# WHAT THIS EXERCISE ASKS:
1. In the scoring rules, which quantities are added together in the confidence formula?
2. Which lines of the records contain the string "write"? Copy each of them.

# STUDY TEXT:
▶

For each eligible item (B/C only), count term hits in title + abstract:
- group1Hits: number of group1 terms found in text
- group2Hits: number of group2 terms found in text
- group3Hits: number of group3 terms found in text
Supplement with weak evidence from semantic_search results:
- searchEvidence: +2 if a search result title contains both group1 and group2 terms; +1 if only group2
Upgrade rules (only upgrade, never downgrade for missing signals):
- strongUpgrade: (group1 >= 1 AND group2 >= 2) OR (group2 >= 3 AND group3 >= 1) → upgrade one level
- mediumUpgrade: group2 >= 2 OR (group1 >= 1 AND group2 >= 1) → upgrade one level
- no signal: keep rule grade unchanged; report "词表命中不足" with low confidence
confidence = min(1, (group1Hits + group2Hits + group3Hits + searchEvidence) / 6)

◀

# TASK INPUTS:

▶

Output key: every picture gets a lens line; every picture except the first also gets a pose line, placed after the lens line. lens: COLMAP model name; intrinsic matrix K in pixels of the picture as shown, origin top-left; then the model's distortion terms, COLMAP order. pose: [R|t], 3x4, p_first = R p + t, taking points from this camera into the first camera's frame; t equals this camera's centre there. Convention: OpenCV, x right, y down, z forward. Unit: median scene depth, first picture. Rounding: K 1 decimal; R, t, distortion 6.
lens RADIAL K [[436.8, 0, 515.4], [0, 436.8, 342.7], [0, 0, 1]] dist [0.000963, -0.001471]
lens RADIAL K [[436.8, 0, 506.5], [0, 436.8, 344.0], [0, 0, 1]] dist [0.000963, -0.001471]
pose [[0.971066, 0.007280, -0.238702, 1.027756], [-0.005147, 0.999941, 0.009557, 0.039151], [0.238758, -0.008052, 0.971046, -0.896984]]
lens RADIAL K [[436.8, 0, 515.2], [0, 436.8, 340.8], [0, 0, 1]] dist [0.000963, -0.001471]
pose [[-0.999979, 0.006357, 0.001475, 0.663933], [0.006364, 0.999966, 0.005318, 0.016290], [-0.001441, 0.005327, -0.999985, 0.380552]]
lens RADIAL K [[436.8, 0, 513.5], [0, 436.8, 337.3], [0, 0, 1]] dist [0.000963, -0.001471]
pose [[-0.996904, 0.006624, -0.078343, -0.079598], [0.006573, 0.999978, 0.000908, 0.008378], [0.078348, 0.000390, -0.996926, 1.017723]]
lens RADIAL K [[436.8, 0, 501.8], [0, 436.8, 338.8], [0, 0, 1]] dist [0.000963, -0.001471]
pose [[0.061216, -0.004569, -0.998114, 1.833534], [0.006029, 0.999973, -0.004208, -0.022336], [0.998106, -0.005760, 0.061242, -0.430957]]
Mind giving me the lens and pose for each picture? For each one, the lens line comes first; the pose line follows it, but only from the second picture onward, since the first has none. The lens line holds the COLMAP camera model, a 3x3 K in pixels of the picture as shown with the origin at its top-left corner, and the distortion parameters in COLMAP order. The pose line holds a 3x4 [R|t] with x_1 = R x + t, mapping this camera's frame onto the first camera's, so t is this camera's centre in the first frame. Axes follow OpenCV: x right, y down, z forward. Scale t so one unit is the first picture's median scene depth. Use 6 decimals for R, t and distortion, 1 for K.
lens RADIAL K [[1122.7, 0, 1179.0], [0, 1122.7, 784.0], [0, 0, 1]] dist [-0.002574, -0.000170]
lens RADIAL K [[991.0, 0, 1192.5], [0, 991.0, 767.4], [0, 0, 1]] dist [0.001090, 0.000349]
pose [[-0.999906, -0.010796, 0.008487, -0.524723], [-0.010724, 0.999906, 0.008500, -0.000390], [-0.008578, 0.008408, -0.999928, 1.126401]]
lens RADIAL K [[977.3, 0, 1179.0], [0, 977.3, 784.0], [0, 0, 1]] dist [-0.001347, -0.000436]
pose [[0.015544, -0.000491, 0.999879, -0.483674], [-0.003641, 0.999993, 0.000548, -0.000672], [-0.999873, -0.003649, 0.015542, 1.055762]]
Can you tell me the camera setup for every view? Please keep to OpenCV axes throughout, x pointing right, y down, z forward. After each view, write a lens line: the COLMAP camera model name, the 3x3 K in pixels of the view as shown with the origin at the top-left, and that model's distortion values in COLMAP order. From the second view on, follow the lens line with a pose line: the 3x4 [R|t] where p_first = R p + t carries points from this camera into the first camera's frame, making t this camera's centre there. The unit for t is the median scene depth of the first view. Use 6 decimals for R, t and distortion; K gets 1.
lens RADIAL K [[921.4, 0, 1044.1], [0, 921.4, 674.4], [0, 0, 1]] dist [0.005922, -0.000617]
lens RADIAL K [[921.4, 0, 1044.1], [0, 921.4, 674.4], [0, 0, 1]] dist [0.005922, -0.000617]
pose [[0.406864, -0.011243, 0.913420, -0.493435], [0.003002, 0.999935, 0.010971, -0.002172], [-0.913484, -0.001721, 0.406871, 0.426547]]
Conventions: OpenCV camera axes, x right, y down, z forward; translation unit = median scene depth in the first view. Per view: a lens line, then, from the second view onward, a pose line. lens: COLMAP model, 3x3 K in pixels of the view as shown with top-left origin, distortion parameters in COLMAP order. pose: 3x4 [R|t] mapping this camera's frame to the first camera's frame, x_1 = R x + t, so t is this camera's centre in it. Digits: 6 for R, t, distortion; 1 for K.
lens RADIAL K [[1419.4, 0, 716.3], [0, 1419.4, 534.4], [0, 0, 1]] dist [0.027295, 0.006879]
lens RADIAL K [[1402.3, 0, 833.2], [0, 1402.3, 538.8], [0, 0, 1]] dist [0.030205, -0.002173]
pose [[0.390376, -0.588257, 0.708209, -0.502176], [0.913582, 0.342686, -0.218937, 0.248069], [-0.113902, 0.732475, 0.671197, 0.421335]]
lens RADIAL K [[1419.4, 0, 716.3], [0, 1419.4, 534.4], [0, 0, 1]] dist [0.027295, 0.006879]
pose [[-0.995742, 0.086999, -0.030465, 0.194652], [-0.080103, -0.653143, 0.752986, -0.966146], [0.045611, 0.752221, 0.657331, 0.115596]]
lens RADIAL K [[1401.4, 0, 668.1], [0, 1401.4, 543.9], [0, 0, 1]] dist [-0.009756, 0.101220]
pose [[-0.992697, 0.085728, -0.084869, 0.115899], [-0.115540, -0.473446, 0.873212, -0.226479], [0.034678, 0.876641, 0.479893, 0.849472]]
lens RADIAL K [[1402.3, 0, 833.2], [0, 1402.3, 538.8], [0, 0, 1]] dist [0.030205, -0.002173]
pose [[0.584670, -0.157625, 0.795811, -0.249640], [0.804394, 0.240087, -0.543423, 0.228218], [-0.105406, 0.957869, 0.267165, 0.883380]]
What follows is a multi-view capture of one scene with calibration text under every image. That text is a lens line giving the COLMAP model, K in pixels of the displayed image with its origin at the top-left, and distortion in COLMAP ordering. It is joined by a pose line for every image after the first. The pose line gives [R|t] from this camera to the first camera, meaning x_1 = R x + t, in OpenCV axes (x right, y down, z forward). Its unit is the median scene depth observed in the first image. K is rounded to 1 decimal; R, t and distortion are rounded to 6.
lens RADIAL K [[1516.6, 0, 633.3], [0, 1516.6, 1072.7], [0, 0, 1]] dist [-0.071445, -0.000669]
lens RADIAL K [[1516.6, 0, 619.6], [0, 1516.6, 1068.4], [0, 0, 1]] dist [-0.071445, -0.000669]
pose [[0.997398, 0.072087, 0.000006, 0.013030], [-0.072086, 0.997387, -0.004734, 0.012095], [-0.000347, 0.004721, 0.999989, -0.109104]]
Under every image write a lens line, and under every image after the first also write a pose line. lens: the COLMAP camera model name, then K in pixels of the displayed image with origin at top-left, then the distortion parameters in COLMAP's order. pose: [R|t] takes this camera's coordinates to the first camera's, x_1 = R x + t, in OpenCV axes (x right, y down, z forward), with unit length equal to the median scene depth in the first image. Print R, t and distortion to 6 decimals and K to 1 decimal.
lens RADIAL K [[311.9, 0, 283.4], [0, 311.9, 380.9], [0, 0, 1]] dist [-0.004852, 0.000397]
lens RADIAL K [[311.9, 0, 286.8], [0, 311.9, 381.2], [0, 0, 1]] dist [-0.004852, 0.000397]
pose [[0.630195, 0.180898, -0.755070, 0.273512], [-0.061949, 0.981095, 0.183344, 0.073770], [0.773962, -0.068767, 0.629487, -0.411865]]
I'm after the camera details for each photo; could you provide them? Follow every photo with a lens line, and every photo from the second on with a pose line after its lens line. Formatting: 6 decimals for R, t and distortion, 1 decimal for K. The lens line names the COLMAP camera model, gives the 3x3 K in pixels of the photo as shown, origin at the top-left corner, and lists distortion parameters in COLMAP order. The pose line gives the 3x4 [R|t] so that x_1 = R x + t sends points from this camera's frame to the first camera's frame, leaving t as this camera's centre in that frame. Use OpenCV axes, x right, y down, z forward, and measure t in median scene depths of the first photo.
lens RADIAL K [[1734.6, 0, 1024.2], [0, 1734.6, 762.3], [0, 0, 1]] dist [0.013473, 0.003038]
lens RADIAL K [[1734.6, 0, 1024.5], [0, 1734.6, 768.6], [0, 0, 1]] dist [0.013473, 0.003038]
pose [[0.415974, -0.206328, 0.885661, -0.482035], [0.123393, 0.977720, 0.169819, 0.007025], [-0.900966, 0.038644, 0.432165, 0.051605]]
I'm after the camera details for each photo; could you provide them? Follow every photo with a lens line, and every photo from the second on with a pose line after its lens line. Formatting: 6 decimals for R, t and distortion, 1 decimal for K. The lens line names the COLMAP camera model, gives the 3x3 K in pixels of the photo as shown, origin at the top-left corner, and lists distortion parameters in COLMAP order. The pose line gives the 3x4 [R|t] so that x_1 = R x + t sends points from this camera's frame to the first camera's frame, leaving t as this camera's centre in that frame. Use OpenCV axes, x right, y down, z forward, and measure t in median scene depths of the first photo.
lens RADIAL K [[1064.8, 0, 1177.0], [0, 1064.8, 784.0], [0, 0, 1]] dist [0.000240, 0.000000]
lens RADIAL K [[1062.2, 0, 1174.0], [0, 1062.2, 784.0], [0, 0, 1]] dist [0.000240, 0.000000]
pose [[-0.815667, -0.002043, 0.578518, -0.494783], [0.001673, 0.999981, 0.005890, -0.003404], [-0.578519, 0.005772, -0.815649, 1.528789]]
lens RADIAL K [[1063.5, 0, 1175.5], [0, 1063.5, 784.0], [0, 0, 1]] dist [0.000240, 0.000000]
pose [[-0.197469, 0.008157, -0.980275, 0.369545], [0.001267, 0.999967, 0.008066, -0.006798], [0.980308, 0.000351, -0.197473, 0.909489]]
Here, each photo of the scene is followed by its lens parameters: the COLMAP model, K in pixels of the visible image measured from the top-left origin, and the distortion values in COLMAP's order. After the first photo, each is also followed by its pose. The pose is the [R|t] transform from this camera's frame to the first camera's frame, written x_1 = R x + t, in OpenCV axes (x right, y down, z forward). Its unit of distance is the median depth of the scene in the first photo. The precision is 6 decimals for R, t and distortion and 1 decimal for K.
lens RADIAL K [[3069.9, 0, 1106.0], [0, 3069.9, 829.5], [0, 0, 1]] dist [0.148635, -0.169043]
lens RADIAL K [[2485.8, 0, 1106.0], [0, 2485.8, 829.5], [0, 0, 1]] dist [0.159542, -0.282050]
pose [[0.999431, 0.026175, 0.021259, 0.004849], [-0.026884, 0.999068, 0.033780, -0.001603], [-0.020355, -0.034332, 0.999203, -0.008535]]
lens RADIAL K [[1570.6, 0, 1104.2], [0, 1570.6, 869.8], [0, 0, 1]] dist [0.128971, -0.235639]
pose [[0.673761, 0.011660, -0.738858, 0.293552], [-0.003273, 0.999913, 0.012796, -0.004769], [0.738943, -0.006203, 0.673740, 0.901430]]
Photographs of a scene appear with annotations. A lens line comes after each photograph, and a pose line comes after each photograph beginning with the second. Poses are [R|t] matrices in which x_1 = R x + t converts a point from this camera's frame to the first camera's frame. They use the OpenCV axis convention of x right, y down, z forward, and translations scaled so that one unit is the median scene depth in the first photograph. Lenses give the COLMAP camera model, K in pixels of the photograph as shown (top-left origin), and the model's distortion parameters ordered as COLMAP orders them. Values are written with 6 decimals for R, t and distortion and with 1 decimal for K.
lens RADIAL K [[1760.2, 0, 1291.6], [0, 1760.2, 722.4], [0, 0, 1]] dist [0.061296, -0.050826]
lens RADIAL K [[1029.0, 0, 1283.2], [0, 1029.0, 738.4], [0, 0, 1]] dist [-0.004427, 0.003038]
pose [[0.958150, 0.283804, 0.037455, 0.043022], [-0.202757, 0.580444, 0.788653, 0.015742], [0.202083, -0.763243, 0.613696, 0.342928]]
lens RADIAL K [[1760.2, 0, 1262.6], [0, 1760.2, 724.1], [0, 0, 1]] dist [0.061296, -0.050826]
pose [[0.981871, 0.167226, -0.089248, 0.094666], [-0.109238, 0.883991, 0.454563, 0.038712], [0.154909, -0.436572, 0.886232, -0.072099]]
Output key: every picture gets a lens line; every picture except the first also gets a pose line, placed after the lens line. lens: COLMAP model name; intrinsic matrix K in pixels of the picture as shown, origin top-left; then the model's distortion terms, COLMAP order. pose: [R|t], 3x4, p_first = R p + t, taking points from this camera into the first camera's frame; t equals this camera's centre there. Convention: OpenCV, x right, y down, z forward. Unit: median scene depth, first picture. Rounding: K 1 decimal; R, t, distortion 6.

◀

# LIST OF SOLUTIONS:
1. group1Hits, group2Hits, group3Hits, searchEvidence

2.
Can you tell me the camera setup for every view? Please keep to OpenCV axes throughout, x pointing right, y down, z forward. After each view, write a lens line: the COLMAP camera model name, the 3x3 K in pixels of the view as shown with the origin at the top-left, and that model's distortion values in COLMAP order. From the second view on, follow the lens line with a pose line: the 3x4 [R|t] where p_first = R p + t carries points from this camera into the first camera's frame, making t this camera's centre there. The unit for t is the median scene depth of the first view. Use 6 decimals for R, t and distortion; K gets 1.
Under every image write a lens line, and under every image after the first also write a pose line. lens: the COLMAP camera model name, then K in pixels of the displayed image with origin at top-left, then the distortion parameters in COLMAP's order. pose: [R|t] takes this camera's coordinates to the first camera's, x_1 = R x + t, in OpenCV axes (x right, y down, z forward), with unit length equal to the median scene depth in the first image. Print R, t and distortion to 6 decimals and K to 1 decimal.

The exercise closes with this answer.